From the entries that follow, copy each line in which "wrist" appears.

--------------------------------------------------

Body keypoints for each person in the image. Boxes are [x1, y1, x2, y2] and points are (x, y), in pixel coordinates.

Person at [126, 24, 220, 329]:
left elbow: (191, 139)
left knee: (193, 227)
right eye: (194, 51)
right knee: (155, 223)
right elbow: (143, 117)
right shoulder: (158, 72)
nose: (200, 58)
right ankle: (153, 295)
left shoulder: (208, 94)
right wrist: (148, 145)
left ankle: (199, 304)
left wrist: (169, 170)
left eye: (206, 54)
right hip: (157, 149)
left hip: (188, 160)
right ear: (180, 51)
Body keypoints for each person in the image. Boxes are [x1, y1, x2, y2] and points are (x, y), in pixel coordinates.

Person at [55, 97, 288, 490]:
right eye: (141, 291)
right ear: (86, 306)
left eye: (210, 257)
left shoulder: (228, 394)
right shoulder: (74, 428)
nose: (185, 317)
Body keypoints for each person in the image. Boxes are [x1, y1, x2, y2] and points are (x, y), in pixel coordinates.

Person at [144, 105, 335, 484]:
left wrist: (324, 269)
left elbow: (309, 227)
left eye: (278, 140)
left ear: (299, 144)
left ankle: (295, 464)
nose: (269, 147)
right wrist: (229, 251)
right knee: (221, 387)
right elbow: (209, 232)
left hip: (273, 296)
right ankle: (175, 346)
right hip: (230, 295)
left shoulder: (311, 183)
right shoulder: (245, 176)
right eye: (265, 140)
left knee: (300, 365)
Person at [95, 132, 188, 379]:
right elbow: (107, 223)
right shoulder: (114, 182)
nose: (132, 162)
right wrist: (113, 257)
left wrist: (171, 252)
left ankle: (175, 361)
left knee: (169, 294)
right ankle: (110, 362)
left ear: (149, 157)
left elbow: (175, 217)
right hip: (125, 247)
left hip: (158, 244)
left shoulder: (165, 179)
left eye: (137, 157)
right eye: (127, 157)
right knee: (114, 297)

--------------------------------------------------

Task output
right wrist: (148, 145)
left wrist: (169, 170)
left wrist: (324, 269)
right wrist: (229, 251)
right wrist: (113, 257)
left wrist: (171, 252)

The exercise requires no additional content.